Now, for an overview of our operational activity and developments, I'd like to turn the call back over to Scott. Scott?
Thank you for the financial overview, Darin. 2011 was a transformative year for Wireless Ronin. From an operation perspective we achieved year-over-year revenue growth. Launched a new strategic plan with our marketing technologies portfolio products, enhanced our executive team and board of directors, developed strategic industry relationships and further penetrated our key verticals.
In 2011 we transitioned from a digital signage company to a marketing technologies company by taking a comprehensive approach, bringing together digital signage, interact kiosks, mobile, social media and web to provide our clients with solutions that drive customer experience while delivering the business intelligence and data analytics required to measure success.

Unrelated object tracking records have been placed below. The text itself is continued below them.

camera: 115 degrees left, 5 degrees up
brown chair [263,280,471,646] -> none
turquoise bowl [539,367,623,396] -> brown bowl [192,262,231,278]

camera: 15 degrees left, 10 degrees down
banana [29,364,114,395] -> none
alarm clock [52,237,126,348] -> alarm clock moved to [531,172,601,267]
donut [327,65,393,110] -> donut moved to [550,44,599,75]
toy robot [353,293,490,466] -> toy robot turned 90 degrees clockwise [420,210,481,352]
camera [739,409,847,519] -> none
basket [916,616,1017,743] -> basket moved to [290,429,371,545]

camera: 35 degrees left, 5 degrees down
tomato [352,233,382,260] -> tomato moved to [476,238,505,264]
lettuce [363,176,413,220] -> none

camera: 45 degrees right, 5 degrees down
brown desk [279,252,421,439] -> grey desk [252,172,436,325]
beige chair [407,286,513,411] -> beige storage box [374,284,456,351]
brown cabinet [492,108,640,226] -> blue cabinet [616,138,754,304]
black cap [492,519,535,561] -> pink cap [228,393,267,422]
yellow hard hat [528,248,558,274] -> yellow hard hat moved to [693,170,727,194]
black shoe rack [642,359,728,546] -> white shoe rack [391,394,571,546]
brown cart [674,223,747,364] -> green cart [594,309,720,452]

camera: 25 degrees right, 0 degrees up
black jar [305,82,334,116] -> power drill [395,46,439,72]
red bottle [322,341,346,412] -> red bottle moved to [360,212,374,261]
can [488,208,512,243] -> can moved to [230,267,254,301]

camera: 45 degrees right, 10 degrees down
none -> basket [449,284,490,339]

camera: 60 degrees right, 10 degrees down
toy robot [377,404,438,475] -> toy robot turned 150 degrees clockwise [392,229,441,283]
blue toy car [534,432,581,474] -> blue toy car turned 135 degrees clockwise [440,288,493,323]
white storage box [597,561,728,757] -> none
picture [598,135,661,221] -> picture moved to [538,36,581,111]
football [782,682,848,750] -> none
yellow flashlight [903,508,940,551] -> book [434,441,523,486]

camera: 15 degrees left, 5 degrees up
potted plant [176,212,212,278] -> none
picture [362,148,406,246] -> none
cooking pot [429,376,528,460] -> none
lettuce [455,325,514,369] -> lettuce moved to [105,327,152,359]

These measurements drive affective business decisions that impact both top line results and bottom line margins. Our focus is to maximize the profitability of in-person interactions and to extend the customers' relationship with our clients in order to increase the number and profitability of these interactions. We received strong validation for our approach in 2011 giving us confidence that the strategic direction we have taken will differentiate Wireless Ronin and align our solutions with our clients' marketing technology needs. With this new strategic direction is beginning to generate success.